Cinsel istismar suçu yönünden; Olayın ortaya çıkış zamanı, mağdurenin 7 aylık sürede sanık tarafından doğal ve livata yoluyla cinsel istismar edildiği yönündeki beyanlarını destekleyen hiçbir yan delilin bulunmaması, esasen mahkemece olayın aynı zamanda tanığı olan mağdurun beyanları sanık aleyhine bölerek eylemin nitelikli olmayan cinsel istismar olarak nitelemesi, sanık aleyhine delil olarak gösterilen kısa mesaj içeriğinin savunmayı doğrulaması birlikte değerlendirildiğinde, 15 yaşını tamamlamış mağdureye karşı sanığın hile, cebir ya da tehdit ile cinsel istismar suçunu işlediği her türlü kuşkudan uzak, inandırıcı akla, bilime uygun delillerle ispatlanmamıştır.
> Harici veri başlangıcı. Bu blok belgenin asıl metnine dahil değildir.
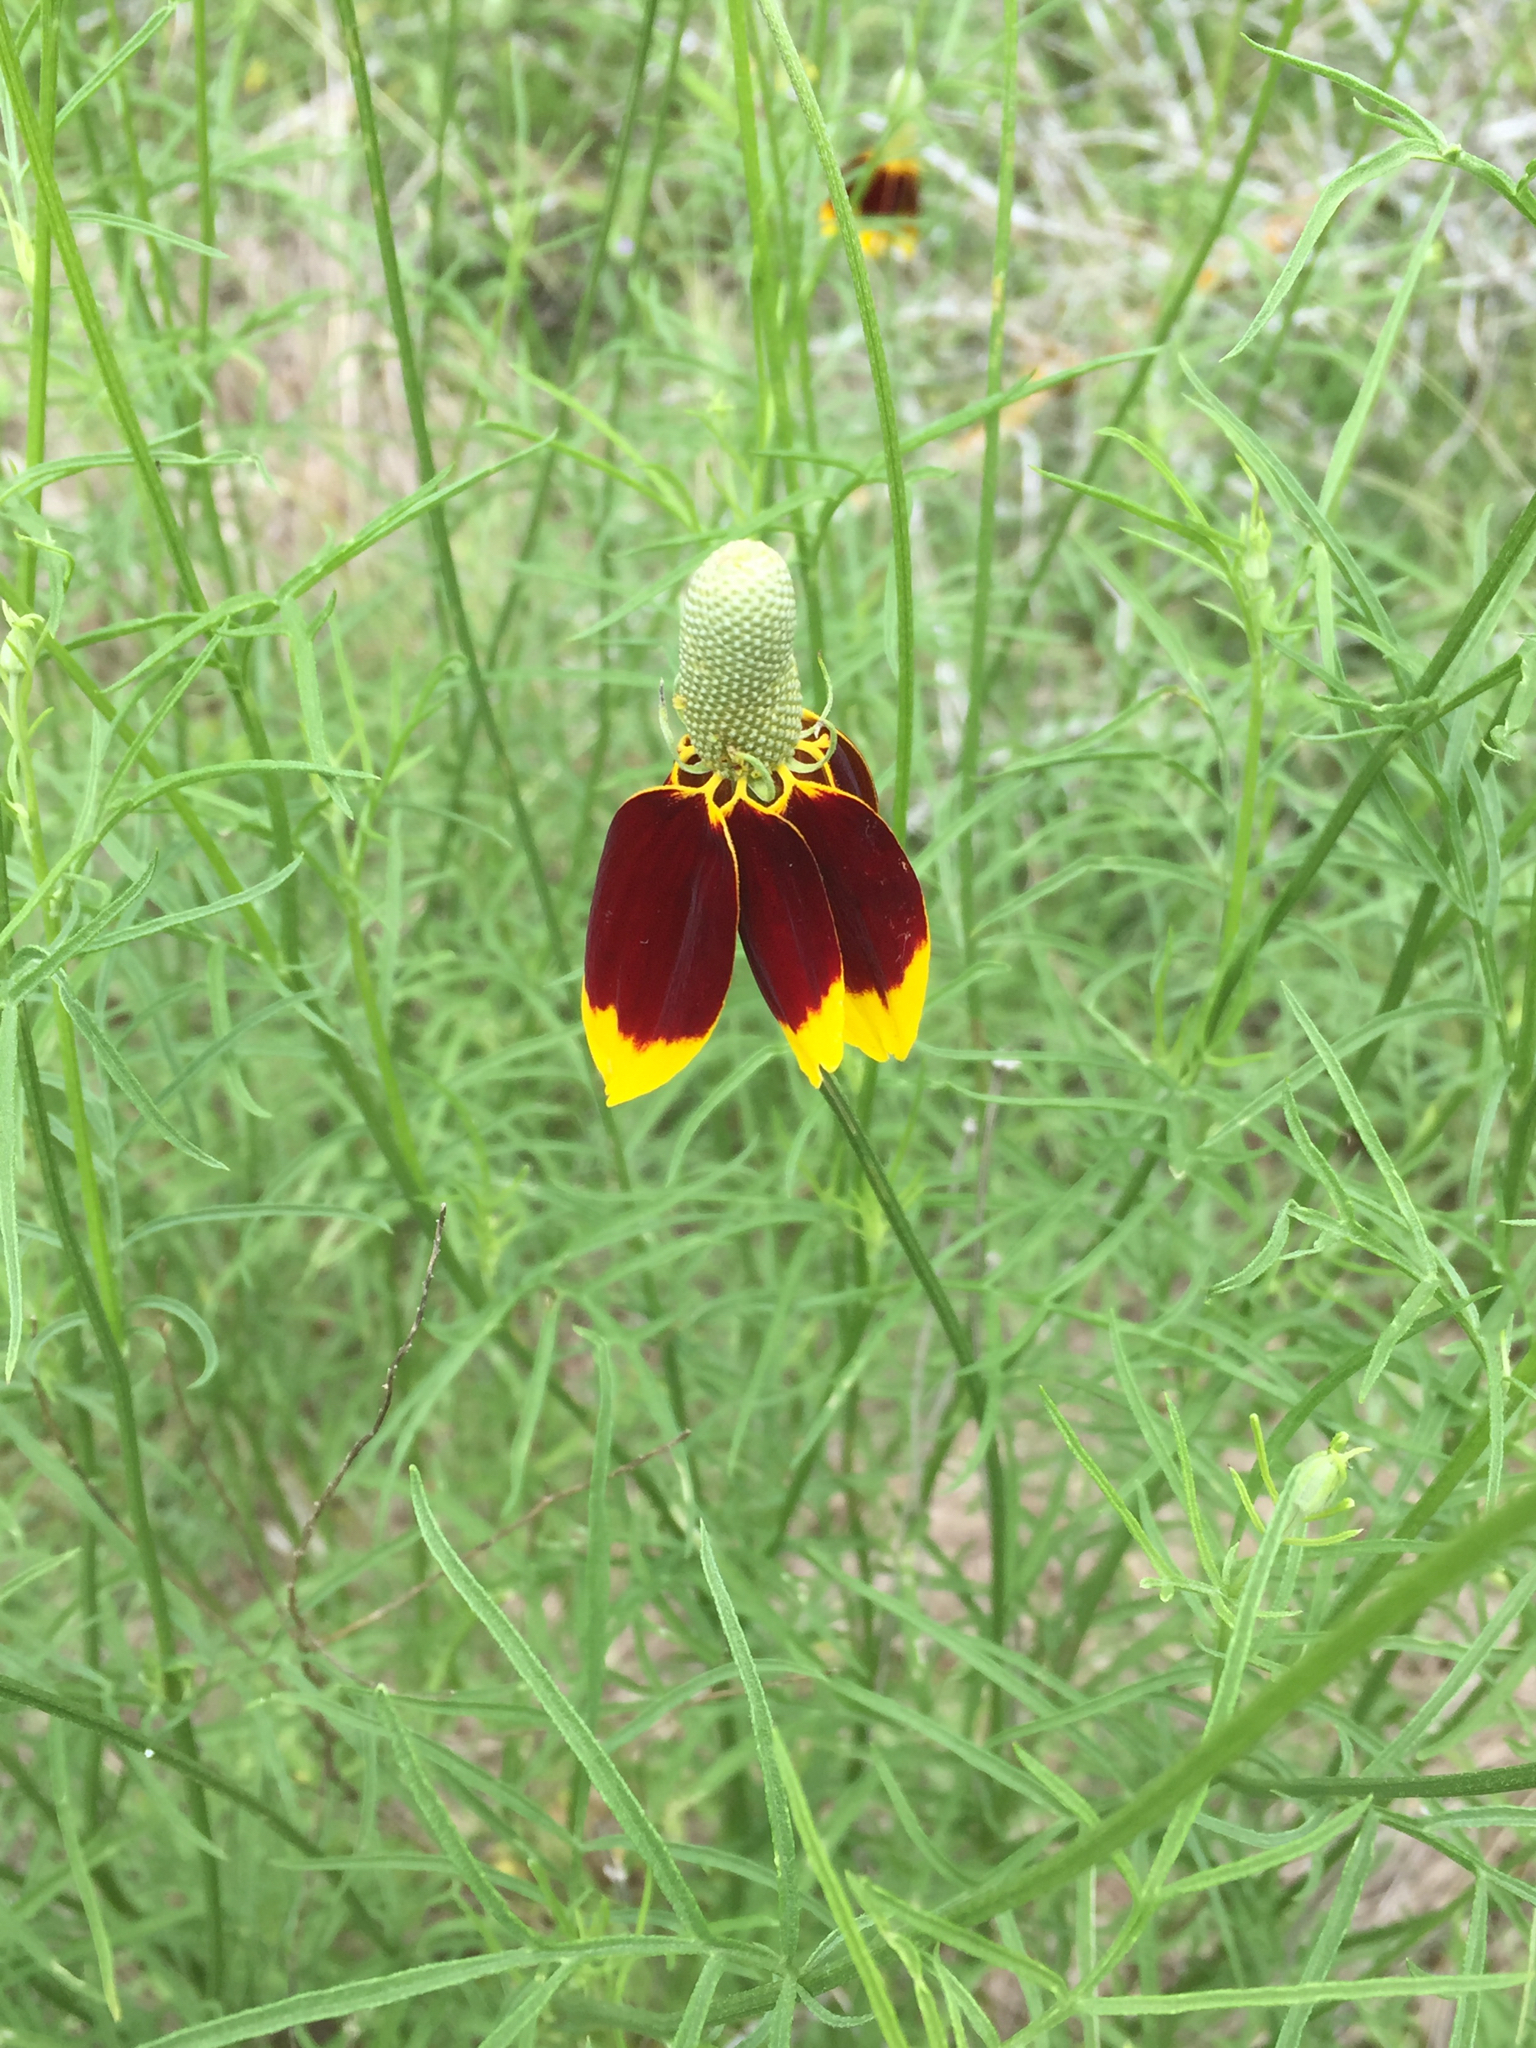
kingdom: Plantae
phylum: Tracheophyta
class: Magnoliopsida
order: Asterales
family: Asteraceae
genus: Ratibida
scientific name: Ratibida columnifera
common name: Prairie coneflower
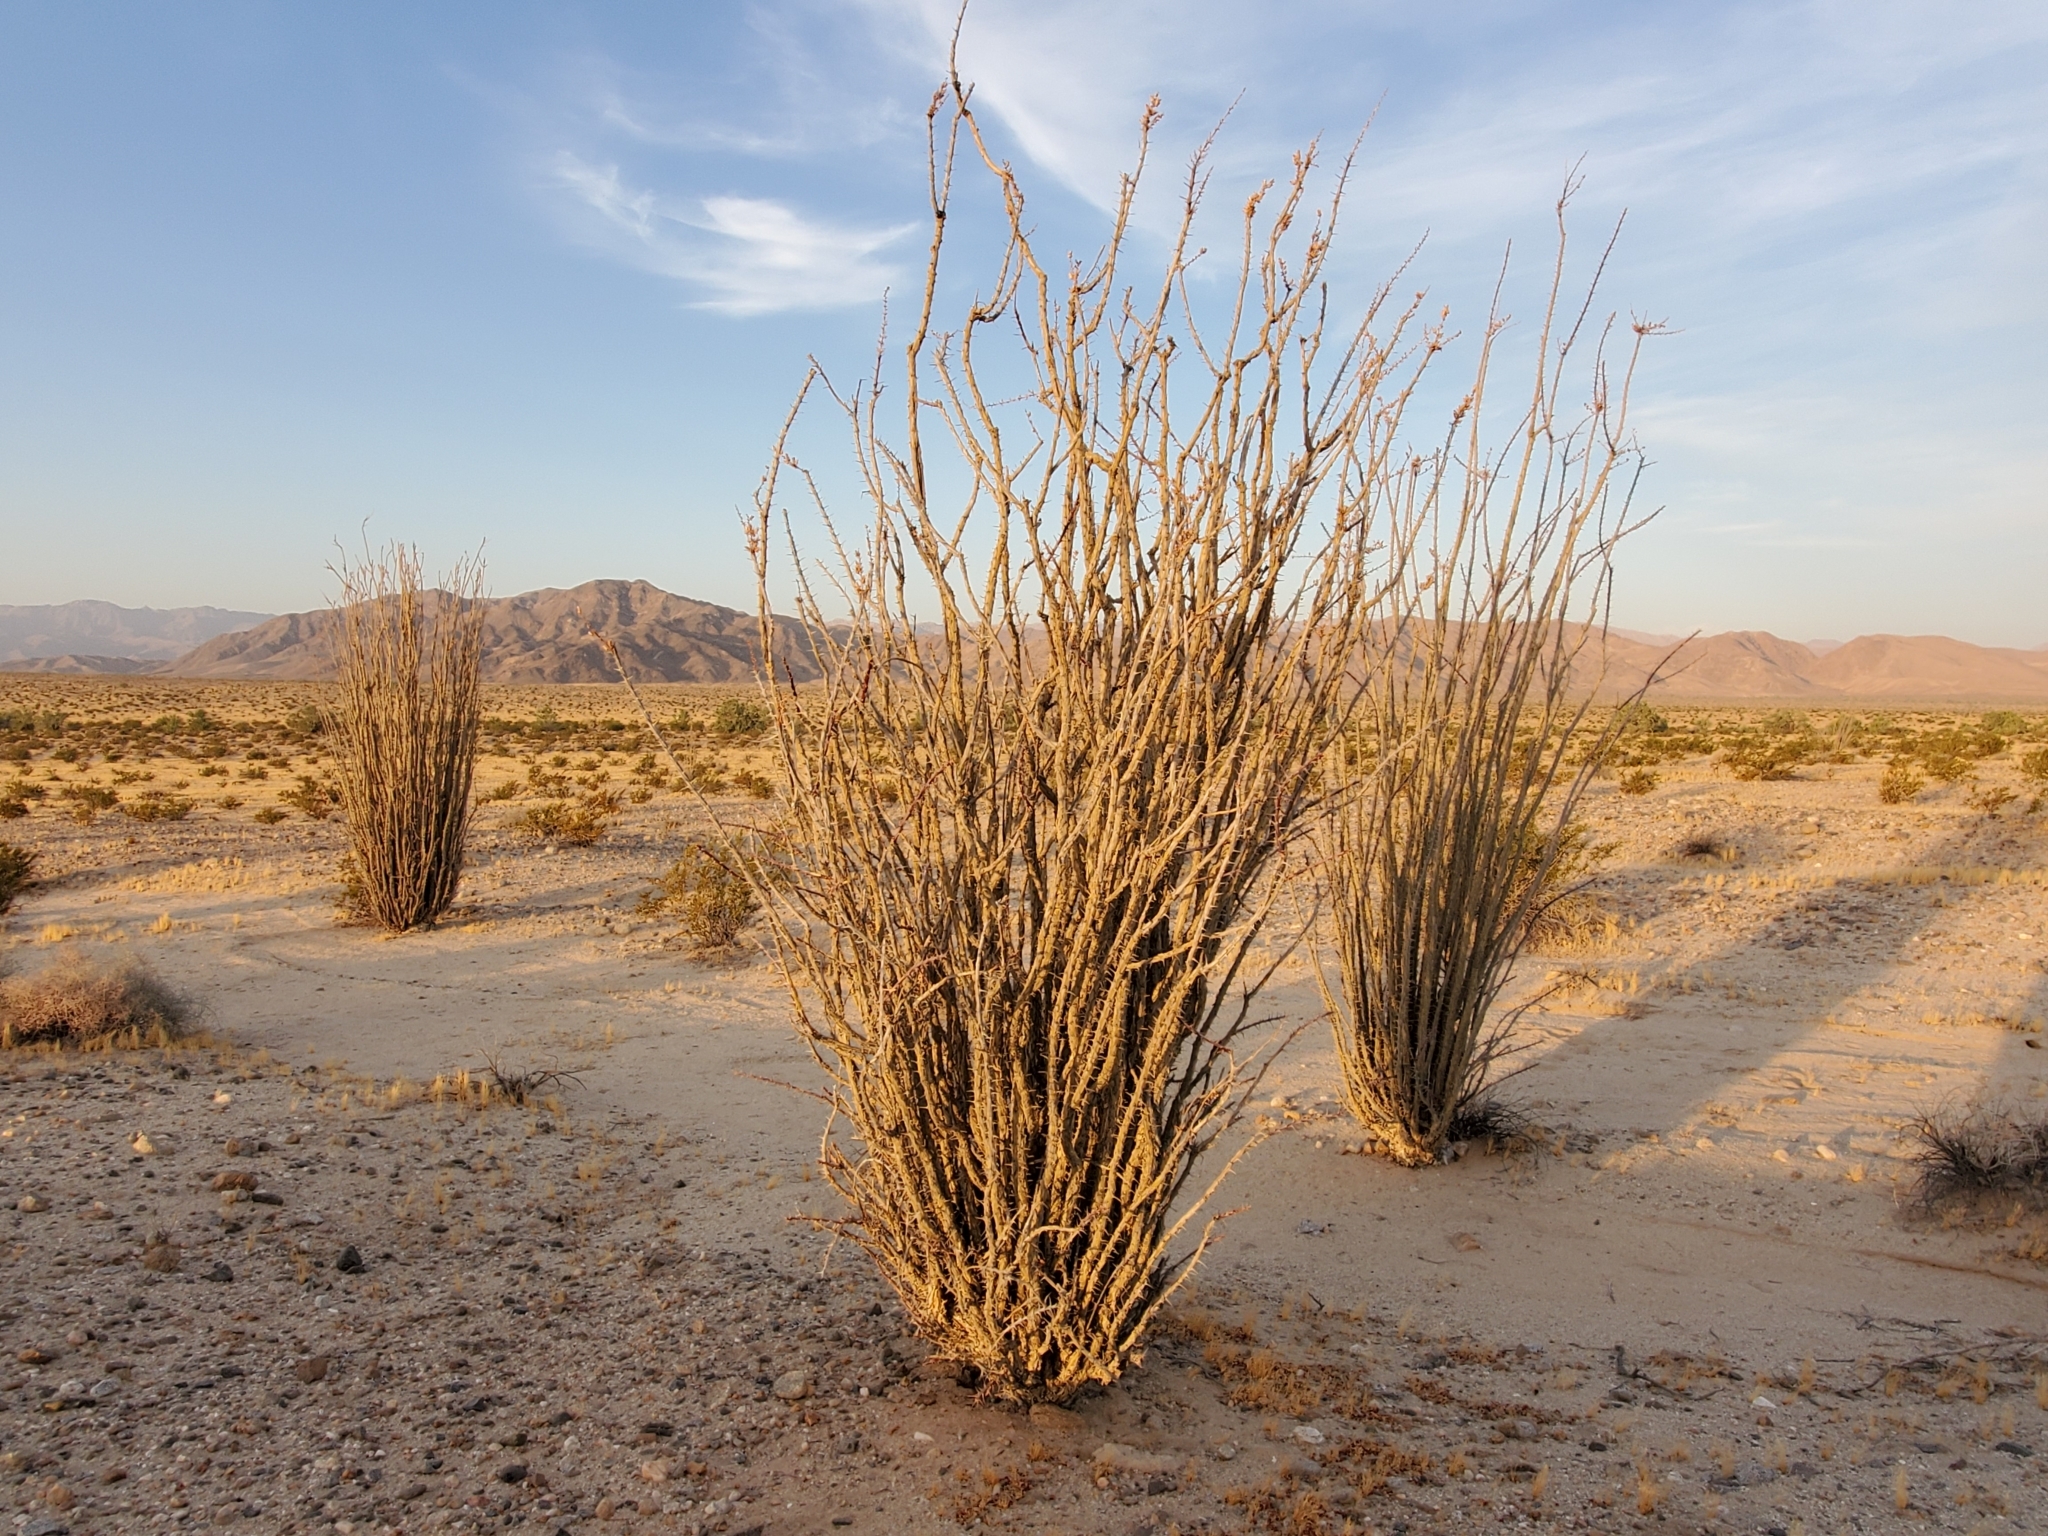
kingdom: Plantae
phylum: Tracheophyta
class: Magnoliopsida
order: Ericales
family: Fouquieriaceae
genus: Fouquieria
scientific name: Fouquieria splendens
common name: Vine-cactus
Hürriyetten yoksun bırakma suçu yönünden; mağdur iddiasına göre olay yerine kendisinin gitmesi, cinsel istismar suçuna ilişkin yukarıdaki açıklamalar gözönüne alındığında atılı suçun unsurlarının oluşamayacağı gözetilmeden, yazılı şekilde mahkûmiyet kararı verilmesi kuşkudan sanık yararlanır ilkesine aykırı olacağından mahkûmiyetin onanmasına ilişkin sayın çoğunluğun düşüncelerine katılmıyorum.

KARŞI OY

Suç tarihlerinde 15 yaşını doldurmuş olan mağdure ile sanığın 6-7 ay arkadaşlık yaptıktan sonra ayrıldıkları tanık teyzesi ile festivale giden mağdureyi sanığın takip etmesi nedeniyle teyzenin sıkıştırması üzerine mağdurenin sanığın, kendisine yönelik cinsel istismar olayını anlattığı, ancak sanığın cebir, tehdit ya da hile ile mağdureye karşı cinsel istismar suçunu işlediğinin kesin ve inandırıcı delillerle ispat edilmediği; Hürriyetten yoksun kılma suçu yönünden ise tüm dosya kapsamına göre, mağdurenin sanıkla kendi isteği ile birlikte gittigi, bu nedenle atılı suçun yasal unsurları oluşmadığından sayın çoğunluğa bu nedenlerle katılmıyorum.